About Me

Head of NLP at Kensho, CEO & Founder at the Zerobase Foundation, former researcher at Harvard.

I'm Aron Szanto. I head the NLP division at Kensho Technologies in NYC and lead the nonprofit Zerobase Foundation. Before working at Kensho, I was Product Engineering Manager at MarketFactory, a New York-based fintech startup. There, I led an R&D effort to merge cutting-edge research in machine learning and high-performance computing with macroeconomics to change the way that the world exchanges currencies. A few jobs before that, I studied applied math, computer science, and economics at Harvard.

I'm passionate about growing world-class teams that create outstanding and impactful technology. My work has centered around NLP, fake news and misinformation detection, artificial intelligence and multi-agent systems, big data and distributed systems, and machine learning. My most recent published research focuses on the ways in which fake and real news spread differently, building models to allow us to identify fake news before it diffuses widely.

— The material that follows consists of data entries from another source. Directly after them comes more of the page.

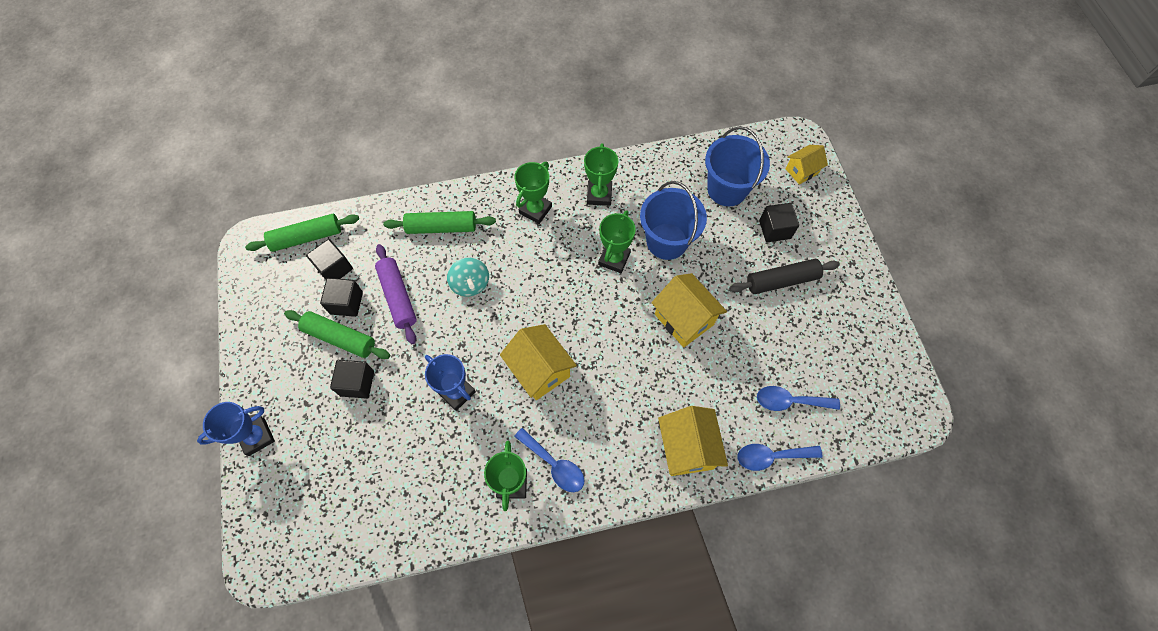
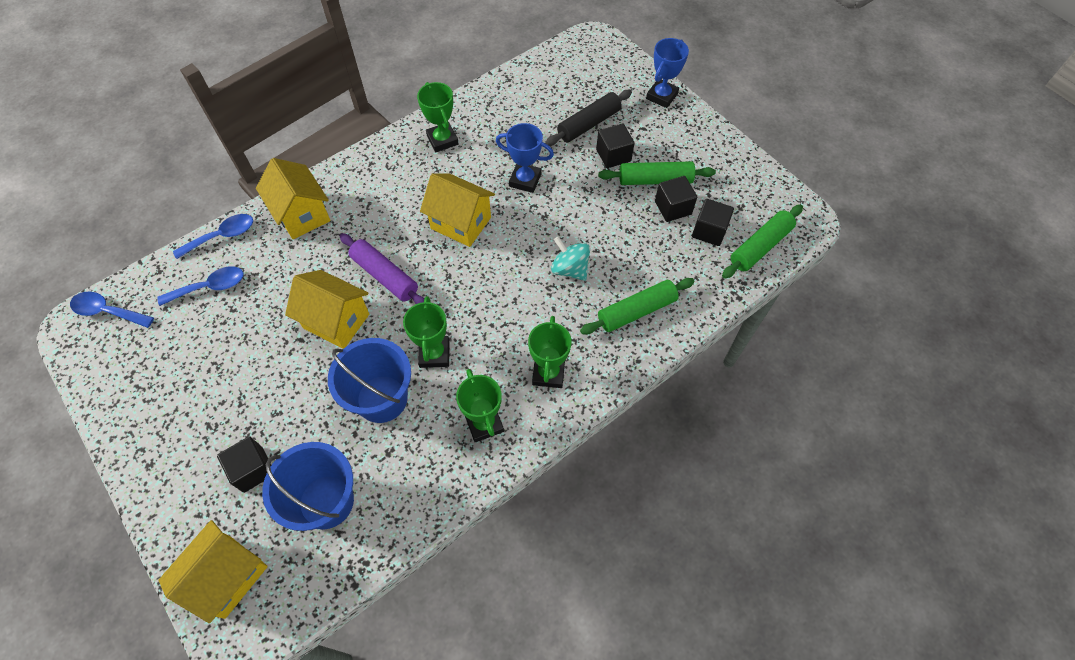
camera: 155 degrees right, 5 degrees down
(398, 297) = (630, 230): purple rolling pin -> purple rolling pin (385, 276)
(554, 465) = (413, 163): blue spoon -> blue spoon (107, 311)
(781, 280) = (235, 407): black rolling pin -> black rolling pin (589, 124)
(801, 171) = (227, 576): yellow house -> yellow house, size x1.65

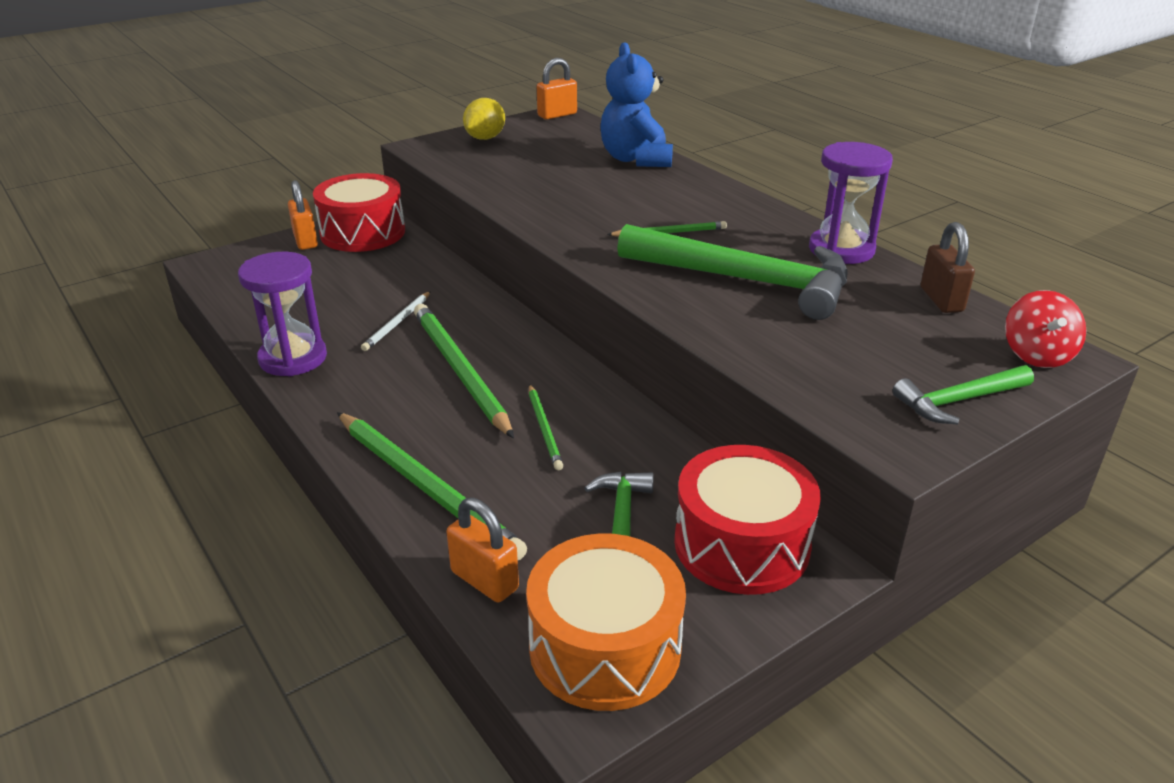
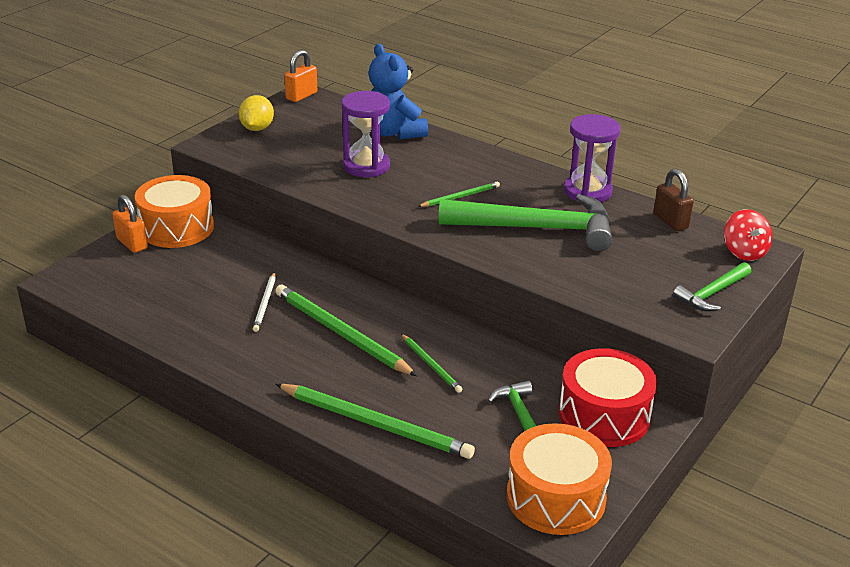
camera: 20 degrees left, 0 degrees up
(293, 358) = (202, 348): purple hourglass -> purple hourglass (366, 166)
(363, 233) = (177, 228): red drum -> orange drum
(484, 580) = (456, 476): orange padlock -> none

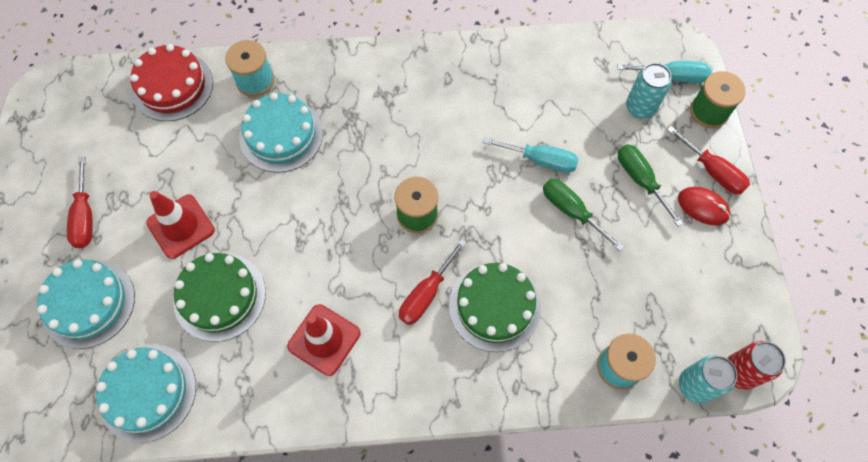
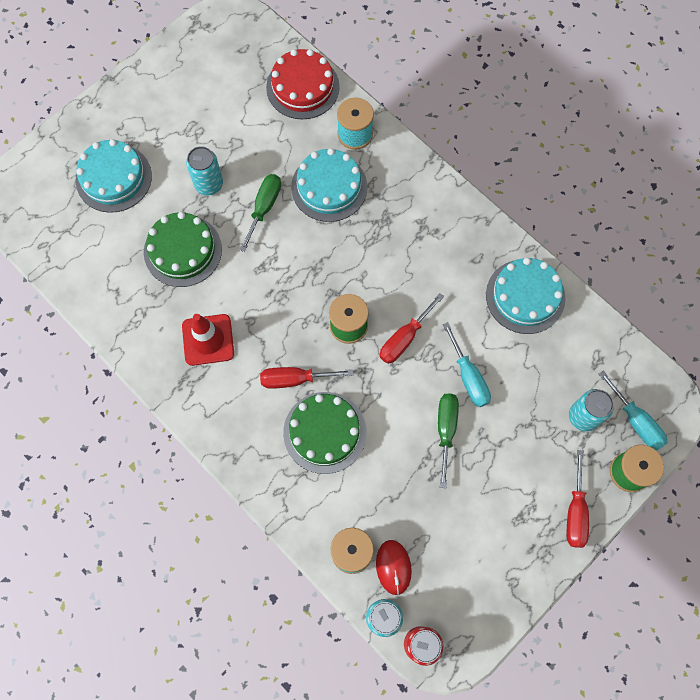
camera: 50 degrees right, 5 degrees up
(85, 217) = (166, 123): red screwdriver -> red screwdriver (404, 338)
(147, 392) = (88, 263): turquoise cake -> turquoise cake (525, 296)
(181, 226) = (209, 184): red traffic cone -> turquoise can
(640, 180) = (517, 462): green screwdriver -> green screwdriver (264, 208)
(703, 207) = (536, 525): red mouse -> red mouse (393, 567)

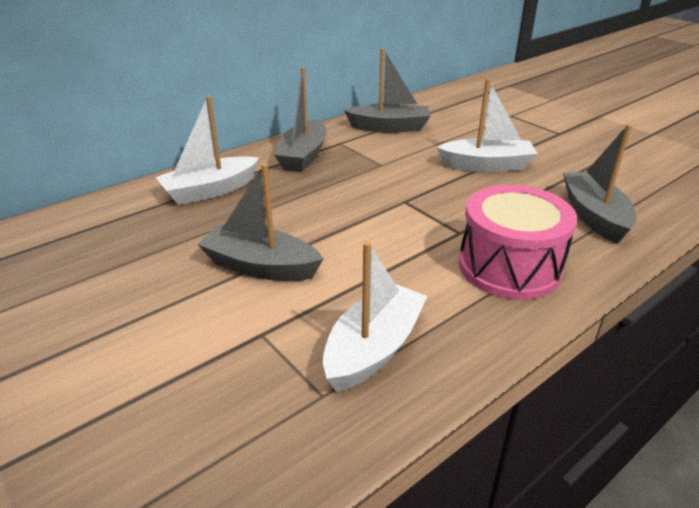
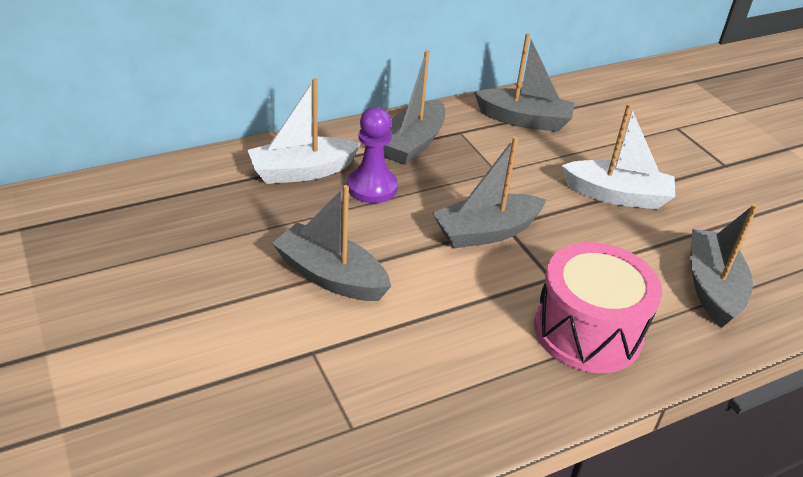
camera: 10 degrees right, 5 degrees up
(277, 192) = (372, 187): none -> purple pawn
(373, 348) = (415, 392): white boat -> none
(389, 208) = (486, 232): none -> grey boat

When I'm not working, you'll find me on the ultimate frisbee field, playing cello in an orchestra or chamber ensemble, or hacking on an open source project. Other things you should know about me: my first name is properly spelled Áron and pronounced ɑ'rõn (AH-rown), since my multicultural parents wanted to be very authentic. I love coffee, dogs, and cooking. I'm terrible at singing, but I'm a great whistler. And though many have tried, you'll never be able to convince me that there's a city better than New York.


Here are some of my recent research projects. Everything here is open source— drop me a line if you want in!
CBL Graphs

Content-Blind Fake News Detection

Developed novel machine learning methodology for identifying fake news on Twitter. Using only information about the topology of the Twitter network that forms around a news article, the model uses graph kernels to predict the truthfulness, bias, and subject matter of a rumor with high accuracy. The model beats the performance of both standard techniques and deep neural nets, demonstrating that network shape encodes rich and unique information about the content that it surrounds. This is the first application of predictive analytics to the largest collection of fake news stories and associated social networks ever assembled. With its high accuracy, this work represents the state of the art for fake news identification in this domain. Research paper published at The Web Conference (WWW), where I gave an invited talk about the work.

GitHub AI-Assisted Collaboration

AI-Assisted Collaboration on GitHub

Sebastian Gehrmann and I built a system to understand how large-scale collaboration works on platforms like GitHub. We used neural networks and machine learning to analyze huge amounts of historical GitHub data and developed a model that could predict both a user's future contributions, as well as determine whether a given project is going to be successful. These findings might be used in an AI information system that assists collaboration by actively managing a project's contributors, organizing them into subteams, finding relevant users to bring into the project, and shaping the work that users do on the project to maximize its success. It's way cool.

Airbnb Reidentification

Airbnb Reidentification

Airbnb claims that they protect the privacy of their hosts using a probabilistic location fuzzing mechanism. Along with Emily Houlihan and Neel Mehta, I developed an algorithm to reidentify Airbnb hosts using public voter records, demonstrating that Airbnb's platform is not identity-secure. Find our hit Medium story below, as well as news coverage from The International Business Times. Published in The Journal of Technology Science.